YOUR TASK: Once the records have been read, set every one down as it stands.

(Saved data entries)
»»

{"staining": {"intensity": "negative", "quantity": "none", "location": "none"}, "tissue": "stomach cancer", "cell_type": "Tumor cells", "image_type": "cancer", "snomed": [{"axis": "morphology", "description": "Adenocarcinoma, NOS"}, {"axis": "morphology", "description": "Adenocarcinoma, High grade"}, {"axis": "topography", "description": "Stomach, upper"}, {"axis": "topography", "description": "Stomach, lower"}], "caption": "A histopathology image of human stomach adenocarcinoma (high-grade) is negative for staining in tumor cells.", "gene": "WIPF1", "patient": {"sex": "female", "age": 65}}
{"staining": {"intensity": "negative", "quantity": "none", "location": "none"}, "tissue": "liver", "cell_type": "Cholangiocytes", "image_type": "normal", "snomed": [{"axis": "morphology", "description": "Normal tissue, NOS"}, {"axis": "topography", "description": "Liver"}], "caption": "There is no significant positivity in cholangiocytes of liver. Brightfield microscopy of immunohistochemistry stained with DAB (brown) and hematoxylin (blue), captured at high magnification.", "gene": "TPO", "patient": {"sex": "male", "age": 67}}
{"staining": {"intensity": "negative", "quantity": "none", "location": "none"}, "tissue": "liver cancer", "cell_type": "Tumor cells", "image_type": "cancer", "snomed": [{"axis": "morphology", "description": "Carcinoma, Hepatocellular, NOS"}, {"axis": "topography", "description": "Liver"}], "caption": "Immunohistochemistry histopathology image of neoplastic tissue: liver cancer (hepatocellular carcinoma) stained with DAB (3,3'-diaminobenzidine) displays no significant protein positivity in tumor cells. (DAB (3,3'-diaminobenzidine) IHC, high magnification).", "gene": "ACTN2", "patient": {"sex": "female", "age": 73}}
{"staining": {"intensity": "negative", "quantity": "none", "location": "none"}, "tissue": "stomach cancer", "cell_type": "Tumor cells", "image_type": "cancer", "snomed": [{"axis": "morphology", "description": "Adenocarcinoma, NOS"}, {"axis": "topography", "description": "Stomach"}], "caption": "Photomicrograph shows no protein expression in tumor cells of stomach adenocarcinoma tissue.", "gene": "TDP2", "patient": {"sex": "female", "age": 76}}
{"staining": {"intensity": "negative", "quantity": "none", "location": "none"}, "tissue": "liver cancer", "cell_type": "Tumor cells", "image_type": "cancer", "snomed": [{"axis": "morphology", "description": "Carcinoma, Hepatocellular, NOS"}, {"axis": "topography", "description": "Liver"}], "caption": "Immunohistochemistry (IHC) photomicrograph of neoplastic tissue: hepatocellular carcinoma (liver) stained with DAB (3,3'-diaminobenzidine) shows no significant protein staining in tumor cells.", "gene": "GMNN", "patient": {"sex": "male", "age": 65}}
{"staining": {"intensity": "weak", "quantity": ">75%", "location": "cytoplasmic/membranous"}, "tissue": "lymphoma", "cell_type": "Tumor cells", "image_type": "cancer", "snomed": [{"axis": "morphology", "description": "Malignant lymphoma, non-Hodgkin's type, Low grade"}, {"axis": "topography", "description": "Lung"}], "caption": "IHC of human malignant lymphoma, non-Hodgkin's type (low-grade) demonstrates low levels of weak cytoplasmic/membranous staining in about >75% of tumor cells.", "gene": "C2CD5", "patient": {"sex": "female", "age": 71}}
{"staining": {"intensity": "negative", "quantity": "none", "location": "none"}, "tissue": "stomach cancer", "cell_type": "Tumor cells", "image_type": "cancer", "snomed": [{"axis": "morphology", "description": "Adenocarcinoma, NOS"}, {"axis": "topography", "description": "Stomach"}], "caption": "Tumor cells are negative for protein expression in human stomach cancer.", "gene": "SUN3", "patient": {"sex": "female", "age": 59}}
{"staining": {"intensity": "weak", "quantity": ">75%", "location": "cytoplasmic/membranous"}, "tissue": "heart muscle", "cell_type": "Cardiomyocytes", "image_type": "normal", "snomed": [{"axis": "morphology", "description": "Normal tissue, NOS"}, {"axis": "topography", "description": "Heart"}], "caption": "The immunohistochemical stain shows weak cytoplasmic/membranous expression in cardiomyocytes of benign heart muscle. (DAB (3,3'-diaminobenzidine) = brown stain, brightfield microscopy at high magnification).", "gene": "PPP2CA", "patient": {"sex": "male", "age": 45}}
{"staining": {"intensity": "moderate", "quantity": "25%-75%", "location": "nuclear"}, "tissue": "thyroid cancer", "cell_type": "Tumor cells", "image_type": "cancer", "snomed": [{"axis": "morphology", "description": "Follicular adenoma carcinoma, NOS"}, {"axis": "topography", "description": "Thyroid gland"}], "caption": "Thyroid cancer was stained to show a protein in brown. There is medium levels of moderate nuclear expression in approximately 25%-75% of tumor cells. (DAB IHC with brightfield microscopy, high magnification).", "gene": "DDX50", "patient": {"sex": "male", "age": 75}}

««

EXERCISE RESULT:
{"staining": {"intensity": "negative", "quantity": "none", "location": "none"}, "tissue": "stomach cancer", "cell_type": "Tumor cells", "image_type": "cancer", "snomed": [{"axis": "morphology", "description": "Adenocarcinoma, NOS"}, {"axis": "morphology", "description": "Adenocarcinoma, High grade"}, {"axis": "topography", "description": "Stomach, upper"}, {"axis": "topography", "description": "Stomach, lower"}], "caption": "A histopathology image of human stomach adenocarcinoma (high-grade) is negative for staining in tumor cells.", "gene": "WIPF1", "patient": {"sex": "female", "age": 65}}
{"staining": {"intensity": "negative", "quantity": "none", "location": "none"}, "tissue": "liver", "cell_type": "Cholangiocytes", "image_type": "normal", "snomed": [{"axis": "morphology", "description": "Normal tissue, NOS"}, {"axis": "topography", "description": "Liver"}], "caption": "There is no significant positivity in cholangiocytes of liver. Brightfield microscopy of immunohistochemistry stained with DAB (brown) and hematoxylin (blue), captured at high magnification.", "gene": "TPO", "patient": {"sex": "male", "age": 67}}
{"staining": {"intensity": "negative", "quantity": "none", "location": "none"}, "tissue": "liver cancer", "cell_type": "Tumor cells", "image_type": "cancer", "snomed": [{"axis": "morphology", "description": "Carcinoma, Hepatocellular, NOS"}, {"axis": "topography", "description": "Liver"}], "caption": "Immunohistochemistry histopathology image of neoplastic tissue: liver cancer (hepatocellular carcinoma) stained with DAB (3,3'-diaminobenzidine) displays no significant protein positivity in tumor cells. (DAB (3,3'-diaminobenzidine) IHC, high magnification).", "gene": "ACTN2", "patient": {"sex": "female", "age": 73}}
{"staining": {"intensity": "negative", "quantity": "none", "location": "none"}, "tissue": "stomach cancer", "cell_type": "Tumor cells", "image_type": "cancer", "snomed": [{"axis": "morphology", "description": "Adenocarcinoma, NOS"}, {"axis": "topography", "description": "Stomach"}], "caption": "Photomicrograph shows no protein expression in tumor cells of stomach adenocarcinoma tissue.", "gene": "TDP2", "patient": {"sex": "female", "age": 76}}
{"staining": {"intensity": "negative", "quantity": "none", "location": "none"}, "tissue": "liver cancer", "cell_type": "Tumor cells", "image_type": "cancer", "snomed": [{"axis": "morphology", "description": "Carcinoma, Hepatocellular, NOS"}, {"axis": "topography", "description": "Liver"}], "caption": "Immunohistochemistry (IHC) photomicrograph of neoplastic tissue: hepatocellular carcinoma (liver) stained with DAB (3,3'-diaminobenzidine) shows no significant protein staining in tumor cells.", "gene": "GMNN", "patient": {"sex": "male", "age": 65}}
{"staining": {"intensity": "weak", "quantity": ">75%", "location": "cytoplasmic/membranous"}, "tissue": "lymphoma", "cell_type": "Tumor cells", "image_type": "cancer", "snomed": [{"axis": "morphology", "description": "Malignant lymphoma, non-Hodgkin's type, Low grade"}, {"axis": "topography", "description": "Lung"}], "caption": "IHC of human malignant lymphoma, non-Hodgkin's type (low-grade) demonstrates low levels of weak cytoplasmic/membranous staining in about >75% of tumor cells.", "gene": "C2CD5", "patient": {"sex": "female", "age": 71}}
{"staining": {"intensity": "negative", "quantity": "none", "location": "none"}, "tissue": "stomach cancer", "cell_type": "Tumor cells", "image_type": "cancer", "snomed": [{"axis": "morphology", "description": "Adenocarcinoma, NOS"}, {"axis": "topography", "description": "Stomach"}], "caption": "Tumor cells are negative for protein expression in human stomach cancer.", "gene": "SUN3", "patient": {"sex": "female", "age": 59}}
{"staining": {"intensity": "weak", "quantity": ">75%", "location": "cytoplasmic/membranous"}, "tissue": "heart muscle", "cell_type": "Cardiomyocytes", "image_type": "normal", "snomed": [{"axis": "morphology", "description": "Normal tissue, NOS"}, {"axis": "topography", "description": "Heart"}], "caption": "The immunohistochemical stain shows weak cytoplasmic/membranous expression in cardiomyocytes of benign heart muscle. (DAB (3,3'-diaminobenzidine) = brown stain, brightfield microscopy at high magnification).", "gene": "PPP2CA", "patient": {"sex": "male", "age": 45}}
{"staining": {"intensity": "moderate", "quantity": "25%-75%", "location": "nuclear"}, "tissue": "thyroid cancer", "cell_type": "Tumor cells", "image_type": "cancer", "snomed": [{"axis": "morphology", "description": "Follicular adenoma carcinoma, NOS"}, {"axis": "topography", "description": "Thyroid gland"}], "caption": "Thyroid cancer was stained to show a protein in brown. There is medium levels of moderate nuclear expression in approximately 25%-75% of tumor cells. (DAB IHC with brightfield microscopy, high magnification).", "gene": "DDX50", "patient": {"sex": "male", "age": 75}}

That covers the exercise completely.